▶ _TASK BRIEF_:
An exact restatement is required. Cover only the lines of the records from the first through the line with "teapot: present [277,372,332,423]", and skip pictures.

Records from a data source
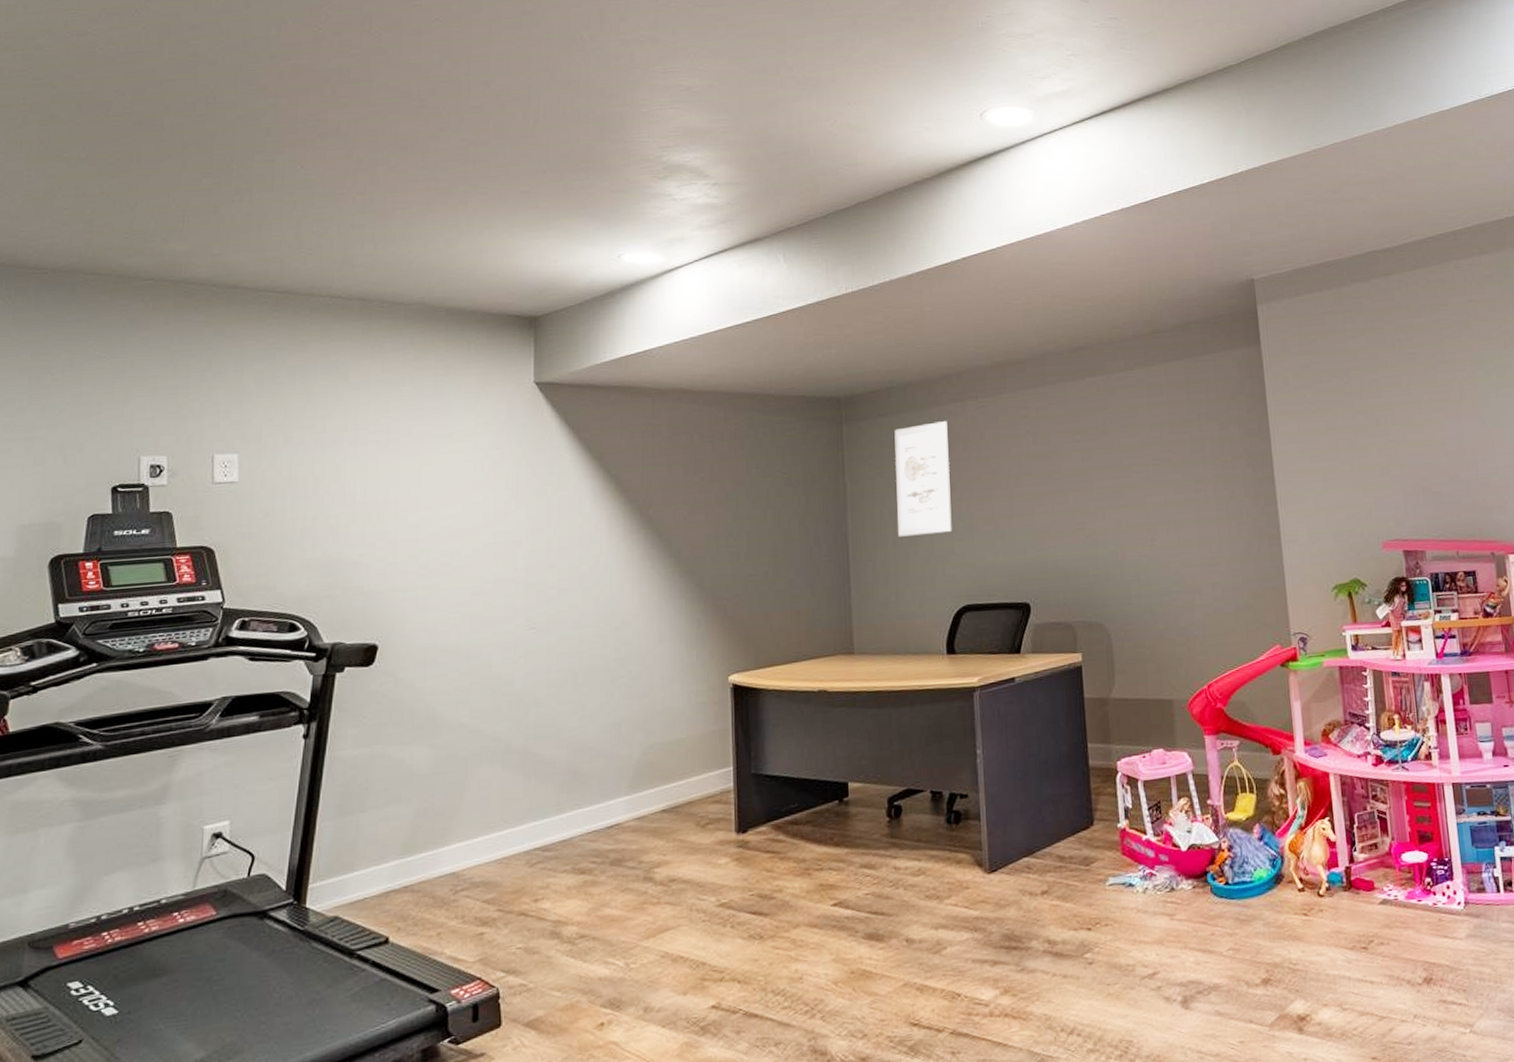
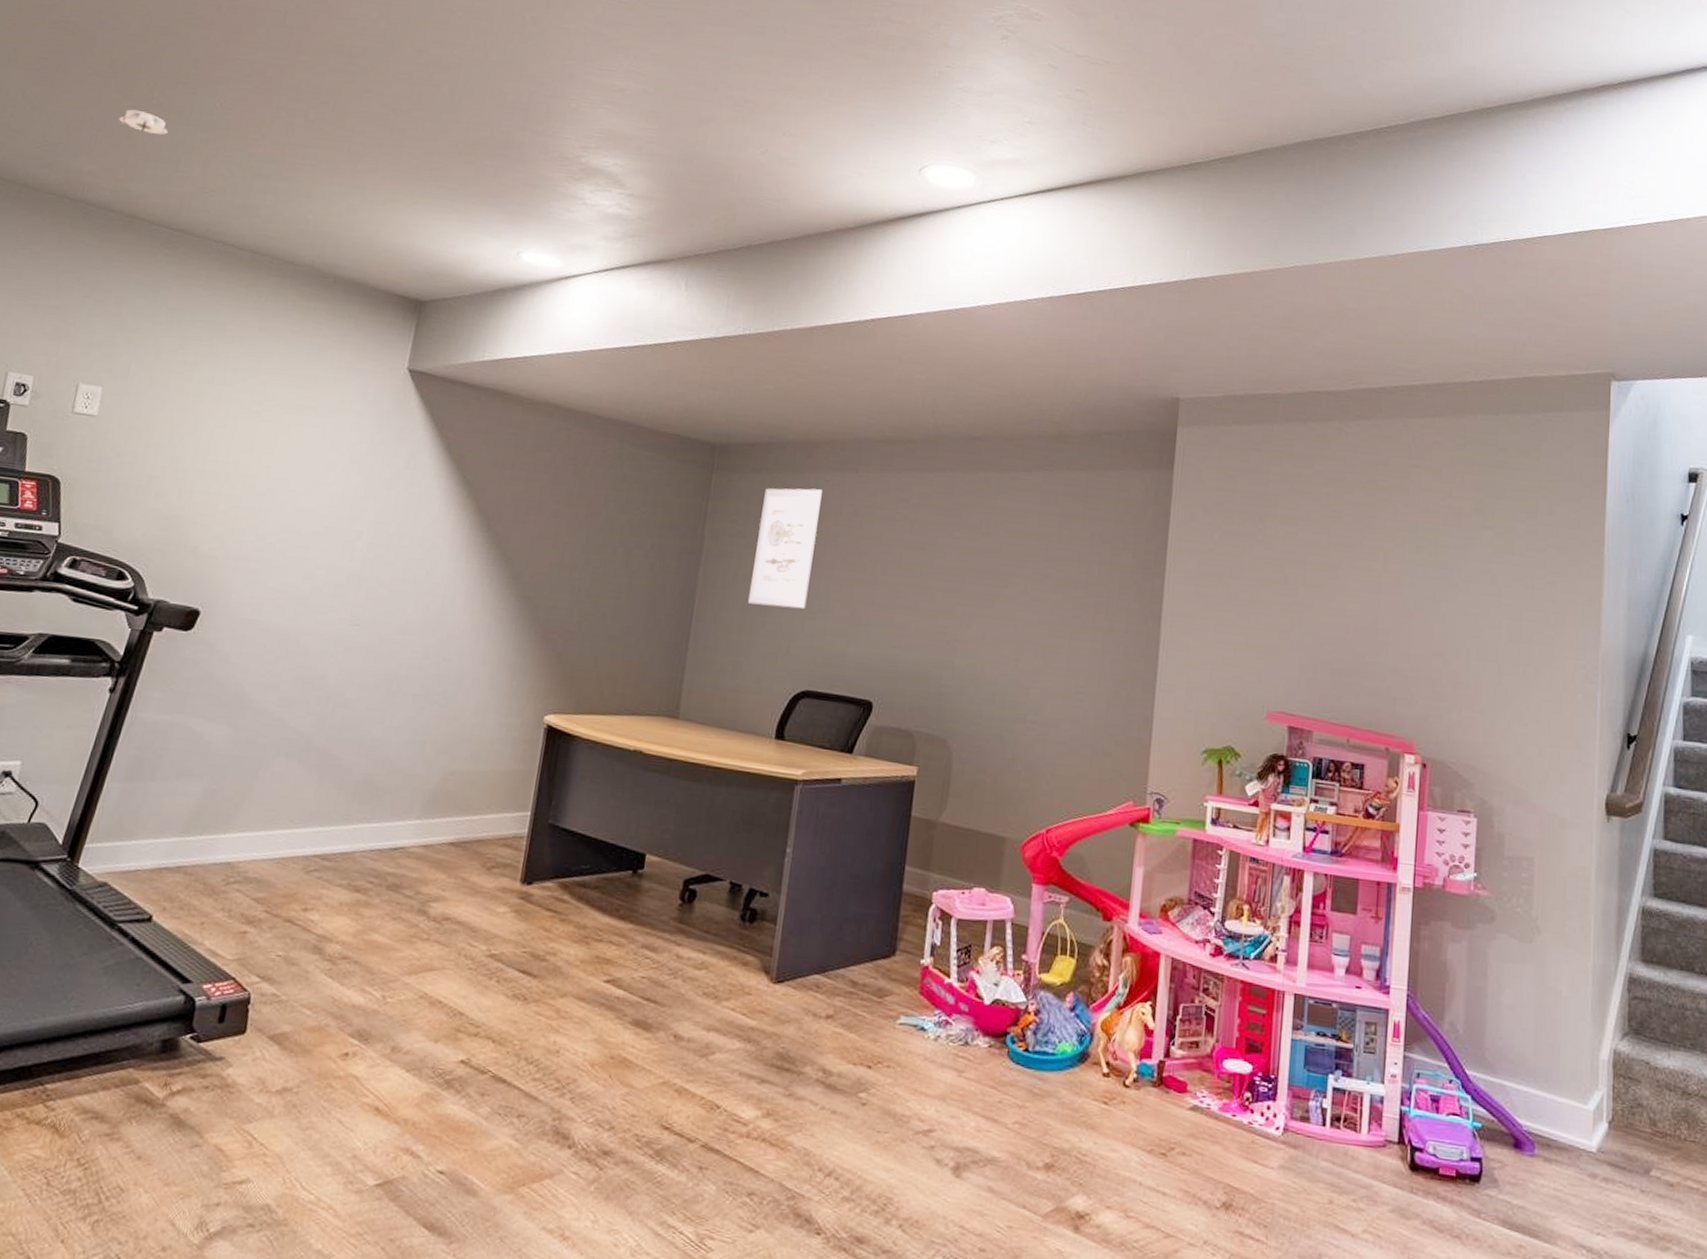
smoke detector: none [201,185,255,206] -> present [117,109,169,135]

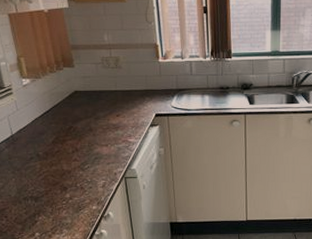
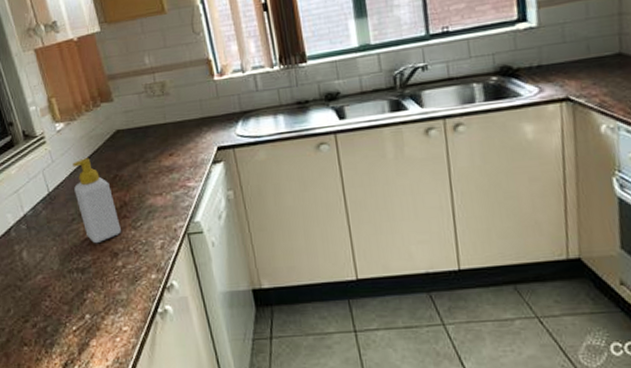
soap bottle: none [34,110,71,179] -> present [72,158,121,244]

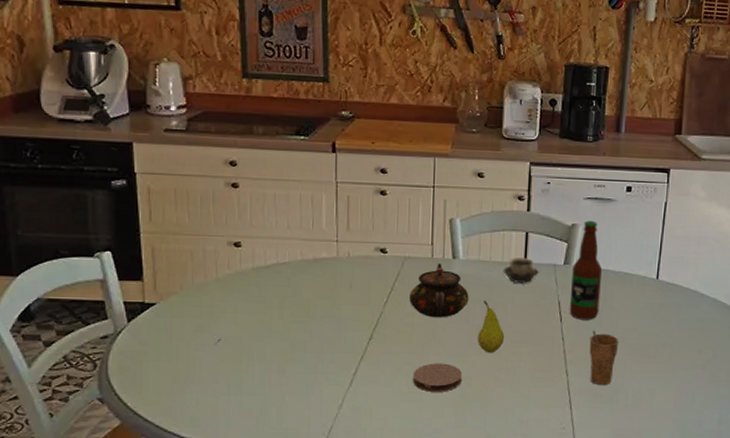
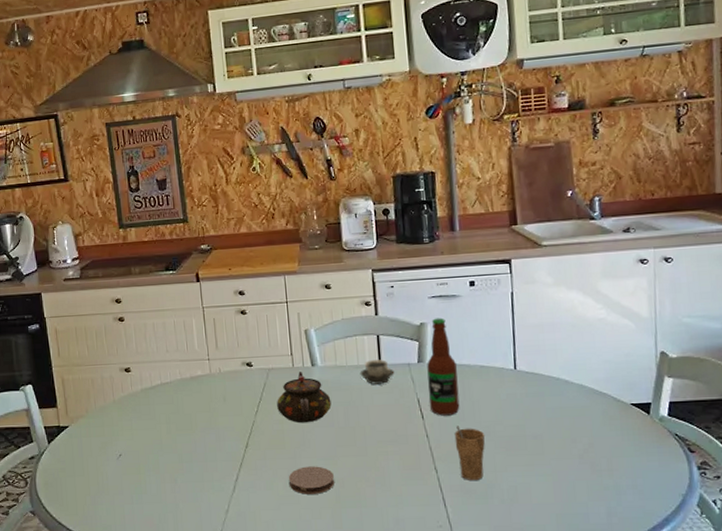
fruit: present [477,301,505,353] -> none [343,404,370,454]

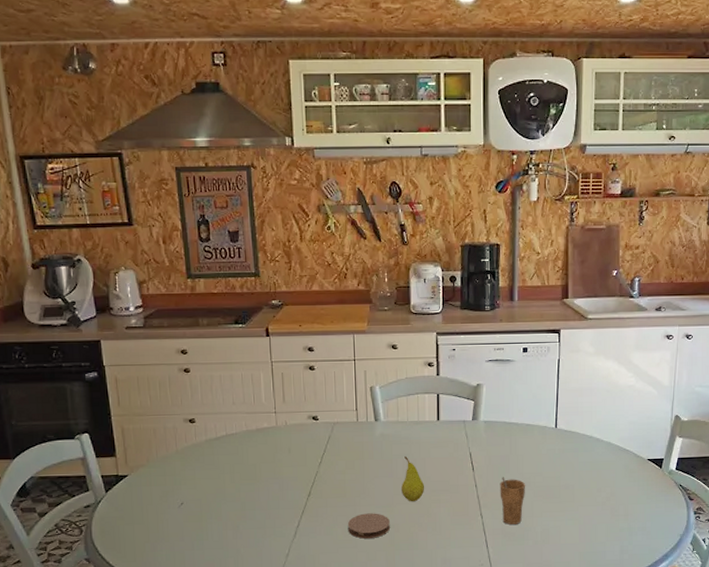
teapot: present [277,372,332,423] -> none [340,426,391,474]
fruit: none [343,404,370,454] -> present [400,456,425,502]
cup: present [360,360,395,385] -> none [419,417,451,439]
bottle: present [427,317,460,416] -> none [479,380,507,468]

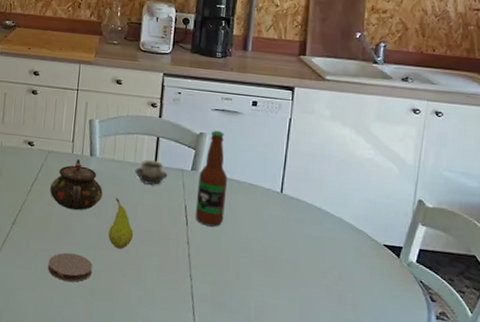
teapot: none [340,426,391,474] -> present [50,159,103,211]
cup: none [419,417,451,439] -> present [134,160,168,185]
bottle: none [479,380,507,468] -> present [195,130,228,227]
cup: present [500,477,525,525] -> none [213,238,242,294]

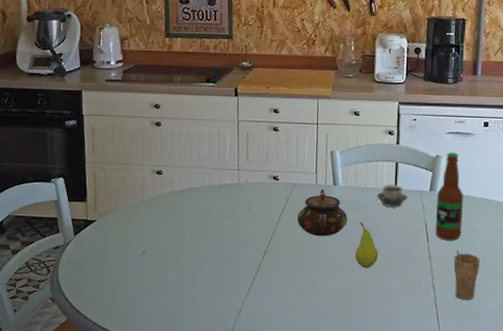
coaster: present [47,252,93,282] -> none [300,276,343,302]
cup: none [213,238,242,294] -> present [453,250,480,300]

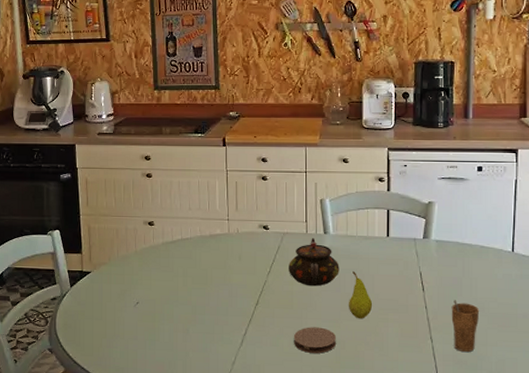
coaster: none [300,276,343,302] -> present [293,327,337,353]
cup: present [376,185,408,207] -> none [368,233,401,256]
bottle: present [435,152,464,241] -> none [430,198,460,290]

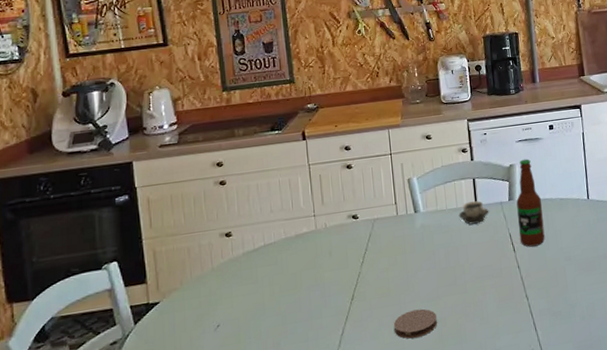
teapot: present [289,238,339,287] -> none [382,219,433,269]
fruit: present [348,271,373,319] -> none [445,245,469,292]
cup: none [368,233,401,256] -> present [458,201,489,225]
bottle: none [430,198,460,290] -> present [516,158,545,247]
cup: present [451,300,479,352] -> none [541,254,567,303]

▶ _SOLUTION TO THIS PROBLEM_:
smoke detector: none [201,185,255,206] -> present [117,109,169,135]

soap bottle: none [34,110,71,179] -> present [72,158,121,244]

fruit: present [477,301,505,353] -> none [343,404,370,454]

teapot: present [277,372,332,423] -> none [340,426,391,474]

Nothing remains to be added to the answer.